Thursday, February 4, 2010

PJ Harvey- Is This Desire?

For a full 19 seconds of silence, your breath hangs in the air. Then PJ Harvey's voice suddenly springs into your ear, sounding as if her lips are right against the mic. A stuttering drum beat begins just as she sings: "Joseph walked on and on the sunset/went down and down coldness/cooled their desire and Dawn said/let's build a fire." A muffled guitar chords after them in the background and we eventually reach the chorus: "is this desire/enough enough/to lift us higher/to lift above?" Soon the song ends just as suddenly as it began, leaving the listener with a sense of unease and palpable lack of resolution.

Is This Desire? is the sort of experimental, highly personal album that an artist has to make in order to have a career. Up to this point, PJ Harvey was only known for her earlier "trio" albums that featured bluesy, minimalist rock, as well as 1995's To Bring You My Love, her commercial and popular breakthrough. It's pretty telling that it took her three years to follow it up, a period of time in which she had a love affair with Nick Cave and likely got sick to death of touring and doing press. The end result is an album that tries all sorts of things, such as the lower singing voice on 'Catherine'; things that may not always work, but inarguably informed Harvey's music from here on out. Never again would she be known as just "that bluesy rocker chick" or "the chick who did that 'Down By The Water' song." It's hard to imagine her making an album like White Chalk without something like Is This Desire? to pave the way.

Like the title track described above, this is an album that lacks any sense of definite answers or resolution. The songs often feature no obvious big hooks or melodies, subsisting on intricate instrumentation, like the subtle use of piano set against the menacing bass of 'The Garden.' At the same time, there's a huge influence from electronic music on the album, taking Harvey far from her blues rock roots. Hell, 'Electric Light' could pass for a Portishead b-side if it wanted to. At the same time, 'No Girl So Sweet' attempts to meld Harvey's guitar rock side and her newfound electronic one, albeit not very successfully.

One can hear elements of Is This Desire? in every subsequent PJ Harvey album, although they're mostly done better on those occasions. This album's strength and weakness is the same thing: its sprawling, chance taking nature.

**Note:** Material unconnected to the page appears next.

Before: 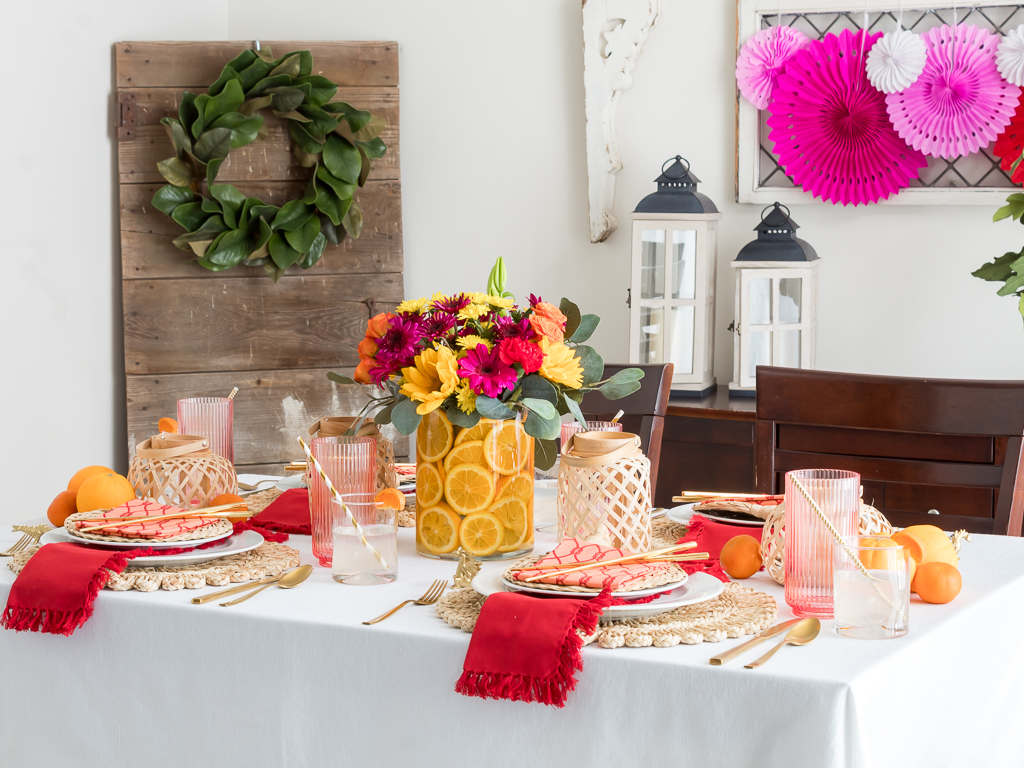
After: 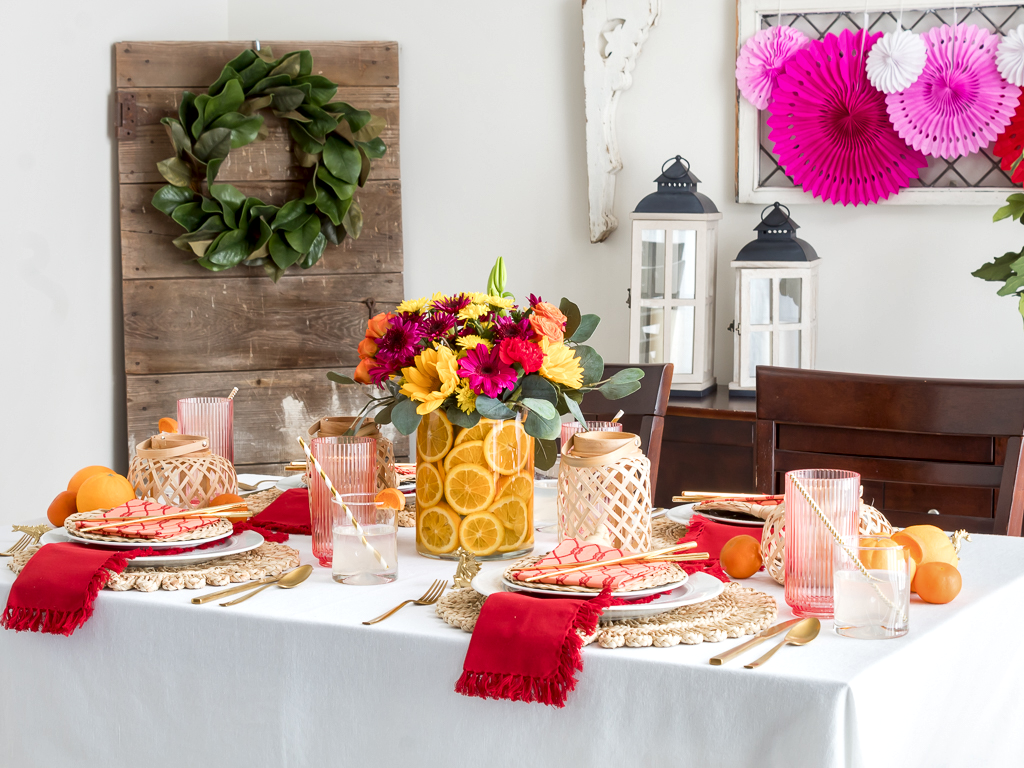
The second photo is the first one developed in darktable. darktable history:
local contrast: mode bilateral grid, contrast 20, coarseness 49, detail 150%, midtone range 0.2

In her own words, Harvey was using different techniques than she ever had before, also confessing that it was the most difficult album to make, one that was nonetheless "probably the highlight of my career." I think I know what she means. Even if her music is mostly fiction, Is This Desire? definitely strikes me as her most personal (one might say, insular) album. Despite its electronic beats and sometimes raging guitars, it's a headphone album in disguise: there's a lot of nuance, atmosphere, and subtlety to these songs. To put it another way, you need to have it right up against your ears so you can feel her lips as she sings about throwing your pain in the river ('The River') or the girl who only has nightmares, whose "sadness never lifted" ('My Beautiful Leah').

To put it yet another way, Is This Desire? is a very human album. Like all of us, it has flaws; like our lives, it is full of uncertainty and lacks definite resolutions. It may not be the best album Harvey ever made, but it is her most personal and human.